One other area where I find error management to be very light has to do with testing specific, difficult to resolve issues. I think we’ve all been there – you report an error and the vendor can’t reproduce it. Unfortunately that’s where a lot of vendors stop providing support "works for me, you must be imagining things" or "I don’t doubt that you’re having problems but I can’t do anything about it." To put it gently stuff that! I have never found a piece of software that could not be retrofitted with diagnostic code to take special action when specific errors occur. If you’re displaying "Something bad just happened", modify the code to provide more helpful information and get it on the client’s system! Why does it take months to resolve issues when the symptoms occur frequently enough to be annoying without being repeatable on demand? Most developers I deal with are looking right at the code that exhibits problems but because they don’t see anything in the code I can’t get a fix for weeks or months at a time. Is that code literally carved in stone? Will recompiling it with diagnostics cost any thing but CPU slices? Ahem – I think you get the message.
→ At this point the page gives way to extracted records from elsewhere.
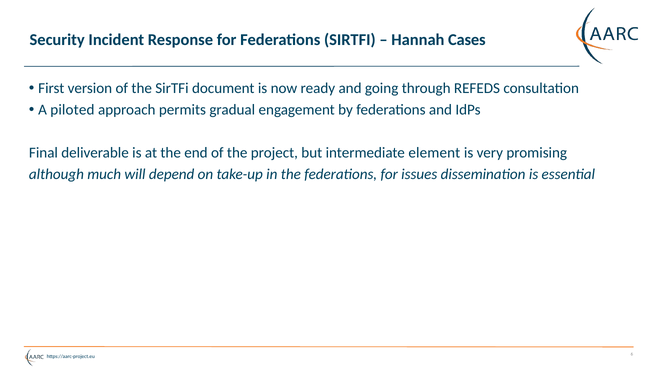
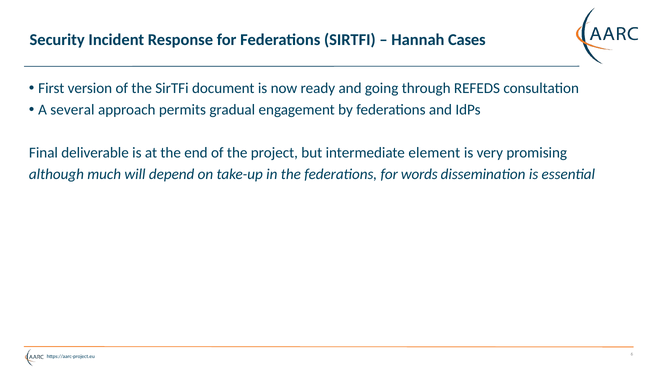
piloted: piloted -> several
issues: issues -> words
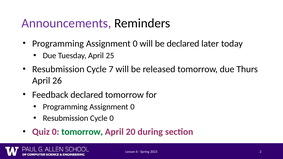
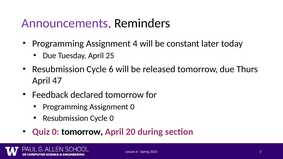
0 at (135, 44): 0 -> 4
be declared: declared -> constant
Cycle 7: 7 -> 6
26: 26 -> 47
tomorrow at (82, 132) colour: green -> black
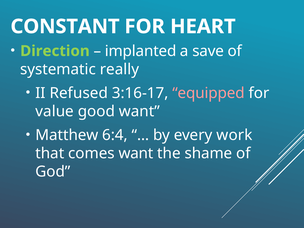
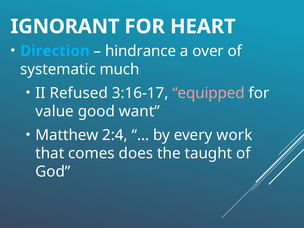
CONSTANT: CONSTANT -> IGNORANT
Direction colour: light green -> light blue
implanted: implanted -> hindrance
save: save -> over
really: really -> much
6:4: 6:4 -> 2:4
comes want: want -> does
shame: shame -> taught
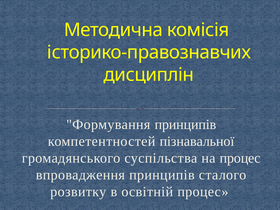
What do I do personally? My programs have lots of inactive debug code built in. If you’re having an issue I send a time-stamped encrypted key that unlocks the debug code. It generates an encrypted log that allows me to see exactly what the code is doing. Over time I have had to improve on some of that code (and update client systems immediately with the enhancements), but the diagnostics are as much a part of the code as the functional code itself. As time goes on from one release to another and specific pieces of code become "rock solid" I’ll remove some of the code (usually by just commenting it out) to avoid having the precautionary code become a performance issue.
Your mileage may vary of course. I don’t recommend that every piece of your code have extensive diagnostics embedded in case something should happen. But we all know the more critical areas where things can fail, and frankly it’s usually pretty obvious what segments of code are good candidates for extended error handling and what segments don’t need it. The thing I’m barking about here is the obvious, the common, the bit of code that’s likely to break even if it hasn’t done so in your normal testing. This is what Unit Testing is all about in the rest of the world – something almost never done in MV. (Yes, I do write unit tests for BASIC code, and maybe that should be an article by itself .)
If anything sticks with you from this blog entry, let it be this: Look at an error message in your code. Picture a scenario where someone calls and tells you they got that error. Will you have to ask for more information? Will you have to ask the user to "do it again" so you can see what data triggered the issue? If so then add that helpful info into the code ahead of time so that you don’t force your software users to unnecessarily endure ongoing pain.